Why is this great libel trial not on my television?

`The Al Fayed trial is the legal equivalent of the Iran-Iraq war; I feel as if I want both sides to lose'

John O'Farrell@mrjohnofarrell
Sunday 23 October 2011 06:02

OVER THE past few weeks, hundreds of thousands of pounds have been spent in the High Court in yet another attempt to solve the impossible riddle of Nineties Tory politics.

"Question: Are you a liar? Answer: No!" Neil Hamilton says that if it hadn't been for Mr Fayed he would be a significant politician and would now be on the Tory front bench, which strikes me as something of a contradiction in terms.

Given the political views held by Neil Hamilton, and the employment practices of Mohamed Al Fayed, this trial is the legal equivalent of the Iraq/ Iran war; I feel as though I want both sides to lose. Nevertheless, it is undeniably a case that has everything - great characters, glamour and drama.

So surely the greatest injustice has been done to us, the British public. Why is this libel trial not on our tellies?

It is now more than a decade since the eyes had it and television was brought into Parliament. The traditionalists had argued that this would change everything, but they've been proved wrong and it's reassuring that the level of debate in the Commons is just as appalling as it always was. The same would be true of televising courtrooms. The OJ Simpson murder trial showed that you can get just as big a miscarriage of justice with TV cameras as we in Britain have always managed to have without them.

The principle was established centuries ago, but now the public gallery should be expanded to include our living-rooms. Millions of people would then have the opportunity to see for themselves the youthful impartiality of British judges and the broad cross-section of the British class system represented by the legal profession. I just can't imagine why they don't want to let the cameras in. Maybe the objectors are worried that television would open the door to advertising. That when the prosecuting counsel described the unspeakable abomination that the burglar left in the middle of the carpet, the judge would interrupt and sing, "Well do the shake and vac, and put the freshness back". Or perhaps they think that witnesses would seek to make a quick buck by a crafty piece of product placement.

But I certainly can't imagine any of the witnesses in Neil Hamilton libel trial taking a couple of thousands of pounds to promote something they didn't believe in.

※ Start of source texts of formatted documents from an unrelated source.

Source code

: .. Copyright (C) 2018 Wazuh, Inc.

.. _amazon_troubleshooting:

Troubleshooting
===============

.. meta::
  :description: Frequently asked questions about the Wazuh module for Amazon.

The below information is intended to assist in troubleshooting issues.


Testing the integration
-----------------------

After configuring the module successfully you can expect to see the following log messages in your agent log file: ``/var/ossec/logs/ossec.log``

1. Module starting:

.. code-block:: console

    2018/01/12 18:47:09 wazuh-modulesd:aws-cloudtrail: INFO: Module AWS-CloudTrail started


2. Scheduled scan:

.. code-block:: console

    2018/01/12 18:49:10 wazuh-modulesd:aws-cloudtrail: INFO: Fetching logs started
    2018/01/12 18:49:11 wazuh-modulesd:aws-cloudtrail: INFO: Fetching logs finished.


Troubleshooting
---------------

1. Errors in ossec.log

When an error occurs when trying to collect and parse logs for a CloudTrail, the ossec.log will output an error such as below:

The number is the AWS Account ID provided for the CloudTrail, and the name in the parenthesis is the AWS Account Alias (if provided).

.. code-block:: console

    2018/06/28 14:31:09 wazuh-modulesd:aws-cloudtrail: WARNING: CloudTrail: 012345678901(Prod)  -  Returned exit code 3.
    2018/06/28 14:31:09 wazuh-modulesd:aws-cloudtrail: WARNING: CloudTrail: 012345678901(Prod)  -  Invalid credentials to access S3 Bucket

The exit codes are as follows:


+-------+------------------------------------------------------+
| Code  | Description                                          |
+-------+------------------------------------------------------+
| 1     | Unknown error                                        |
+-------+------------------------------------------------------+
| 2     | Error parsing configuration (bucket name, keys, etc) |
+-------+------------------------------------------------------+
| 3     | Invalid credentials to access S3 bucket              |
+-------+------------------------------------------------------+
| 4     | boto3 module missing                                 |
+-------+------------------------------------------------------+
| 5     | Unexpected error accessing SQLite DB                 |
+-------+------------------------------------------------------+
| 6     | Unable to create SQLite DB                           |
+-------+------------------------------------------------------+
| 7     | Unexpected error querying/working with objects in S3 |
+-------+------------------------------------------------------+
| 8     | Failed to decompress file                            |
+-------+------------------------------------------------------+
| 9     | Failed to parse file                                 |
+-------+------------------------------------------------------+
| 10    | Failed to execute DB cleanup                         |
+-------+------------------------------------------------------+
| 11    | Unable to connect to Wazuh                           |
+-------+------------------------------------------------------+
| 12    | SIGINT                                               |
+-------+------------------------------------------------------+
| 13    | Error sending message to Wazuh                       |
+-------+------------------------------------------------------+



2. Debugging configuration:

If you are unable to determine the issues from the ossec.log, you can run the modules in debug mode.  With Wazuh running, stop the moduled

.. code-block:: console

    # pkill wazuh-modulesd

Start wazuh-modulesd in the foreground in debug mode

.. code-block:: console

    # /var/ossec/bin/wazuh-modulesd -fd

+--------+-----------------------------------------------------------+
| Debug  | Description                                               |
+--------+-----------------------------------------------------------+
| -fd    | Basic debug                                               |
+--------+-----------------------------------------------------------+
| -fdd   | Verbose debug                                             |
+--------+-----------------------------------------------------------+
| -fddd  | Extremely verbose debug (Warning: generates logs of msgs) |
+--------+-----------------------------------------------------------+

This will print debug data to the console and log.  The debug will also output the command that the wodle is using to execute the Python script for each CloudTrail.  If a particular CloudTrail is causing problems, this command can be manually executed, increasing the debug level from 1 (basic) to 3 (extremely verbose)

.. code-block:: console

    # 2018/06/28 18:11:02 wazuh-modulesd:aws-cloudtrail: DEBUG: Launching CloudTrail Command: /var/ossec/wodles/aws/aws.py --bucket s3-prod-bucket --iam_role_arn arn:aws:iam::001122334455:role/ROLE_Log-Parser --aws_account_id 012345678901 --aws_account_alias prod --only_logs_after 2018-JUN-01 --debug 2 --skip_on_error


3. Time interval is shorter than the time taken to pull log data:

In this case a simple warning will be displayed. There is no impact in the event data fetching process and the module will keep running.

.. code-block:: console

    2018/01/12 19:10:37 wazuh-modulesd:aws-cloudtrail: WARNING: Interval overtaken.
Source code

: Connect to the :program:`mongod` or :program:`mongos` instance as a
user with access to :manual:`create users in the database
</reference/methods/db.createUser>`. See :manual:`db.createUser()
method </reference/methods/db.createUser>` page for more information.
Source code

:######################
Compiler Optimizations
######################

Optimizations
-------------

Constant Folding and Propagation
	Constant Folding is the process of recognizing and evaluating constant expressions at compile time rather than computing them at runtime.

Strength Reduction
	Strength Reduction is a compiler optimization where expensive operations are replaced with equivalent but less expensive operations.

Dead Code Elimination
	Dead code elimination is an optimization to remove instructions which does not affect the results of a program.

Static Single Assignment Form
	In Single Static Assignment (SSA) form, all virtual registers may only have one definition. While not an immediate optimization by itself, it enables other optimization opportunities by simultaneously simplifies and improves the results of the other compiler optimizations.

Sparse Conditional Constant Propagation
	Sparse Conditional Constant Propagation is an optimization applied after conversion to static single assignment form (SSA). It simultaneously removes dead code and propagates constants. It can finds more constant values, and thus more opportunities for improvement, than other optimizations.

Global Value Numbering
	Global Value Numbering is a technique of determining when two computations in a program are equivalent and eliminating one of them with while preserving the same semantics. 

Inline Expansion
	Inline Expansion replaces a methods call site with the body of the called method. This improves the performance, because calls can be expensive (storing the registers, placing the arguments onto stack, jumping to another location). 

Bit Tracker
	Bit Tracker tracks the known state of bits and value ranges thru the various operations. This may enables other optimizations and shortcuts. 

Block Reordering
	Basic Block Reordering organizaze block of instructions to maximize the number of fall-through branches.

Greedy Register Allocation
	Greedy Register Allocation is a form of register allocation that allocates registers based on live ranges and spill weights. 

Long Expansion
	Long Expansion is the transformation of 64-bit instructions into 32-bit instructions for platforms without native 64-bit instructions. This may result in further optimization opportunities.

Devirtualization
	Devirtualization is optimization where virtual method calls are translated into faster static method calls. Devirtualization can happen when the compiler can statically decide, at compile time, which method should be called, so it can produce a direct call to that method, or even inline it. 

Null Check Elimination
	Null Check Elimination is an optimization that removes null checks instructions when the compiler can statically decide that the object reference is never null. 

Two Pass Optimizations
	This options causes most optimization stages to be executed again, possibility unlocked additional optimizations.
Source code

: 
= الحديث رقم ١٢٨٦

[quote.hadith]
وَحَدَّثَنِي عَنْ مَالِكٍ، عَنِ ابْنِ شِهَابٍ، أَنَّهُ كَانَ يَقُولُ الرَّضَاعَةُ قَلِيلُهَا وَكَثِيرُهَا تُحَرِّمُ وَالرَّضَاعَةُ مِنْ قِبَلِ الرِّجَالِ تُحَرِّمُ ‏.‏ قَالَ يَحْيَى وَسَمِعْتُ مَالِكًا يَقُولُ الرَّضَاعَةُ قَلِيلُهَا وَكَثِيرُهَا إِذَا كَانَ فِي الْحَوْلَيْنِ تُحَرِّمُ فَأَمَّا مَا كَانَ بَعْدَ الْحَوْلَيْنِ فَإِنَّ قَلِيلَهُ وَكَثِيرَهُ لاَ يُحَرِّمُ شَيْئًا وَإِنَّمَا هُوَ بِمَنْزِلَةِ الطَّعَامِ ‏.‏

There is, of course, the problem that judges have quite high enough an opinion of themselves as it is, without becoming TV celebrities. That showbiz status would have them saying to their agents: "Do you think they can tell it's a wig?" They would develop their own gimmicks and catch- phrases. "Don't forget your toothbrush," has a different ring to it when you are sending someone straight off to prison for 20 years. Of course, 20 years might not be long enough. The studio audience might not like the bloke, and shout, "Higher! Higher!"

The best moments could then appear on a new panel game, "A Question of Court". I can already picture a TV executive thinking that he has had a stroke of genius in suggesting Clive Anderson as host. Clive would then show the clip of Jeffrey Archer on the stand swearing that he was telling the truth, and then ask the panel, "What happened next?"

Of course, in reality the same restrictions would apply to courtroom archives as currently apply to Parliamentary footage. Those of us in the light entertainment industry have always found it frustrating that we are not allowed to use any footage from Parliament on comedy programmes. Nor are we allowed to put our words into MPs' mouths. That's Alastair Campbell's job, obviously. But even if one solitary camera had been placed in the courtroom, imagine what we could have enjoyed. When a man such as Jonathan Aitken is sent to prison, you want to see the expression on his face. We could look back at the original footage of the Archer trial and see him as he lied under oath - if indeed he did. And we really could enjoy the drama of Court No 13 this week.

But there is another argument that is more powerful than any question of justice or democracy. The main reason that we must have TV cameras at the Old Bailey is so that we don't have to look at any more of those crayon drawings. Defendants always look like dead Russian leaders who have had too much make-up put on for the lying-in-state. Judges have the distorted bone structure normally seen only in those pictures they sell in Paris of rosy-cheeked children weeing into the river Seine.

If contempt of court is a criminal offence, why don't they ever prosecute the bloke in the corner with the pastel crayons and the artist's sketch pad? Why can't these people just stick to sketching dishonestly flattering portraits of American tourists in Leicester Square?

If for this reason only, we should force the law courts to join the 20th century in the three weeks they still have left. Of course, the trouble is that Sky TV would get Hamilton vs Fayed, while the poor old BBC would be left with contested parking tickets at Swindon magistrates' court. The BBC will have to take Sky to court over the deal. Rupert Murdoch vs Greg Dyke at the High Court. They could have a whole channel devoted to that one.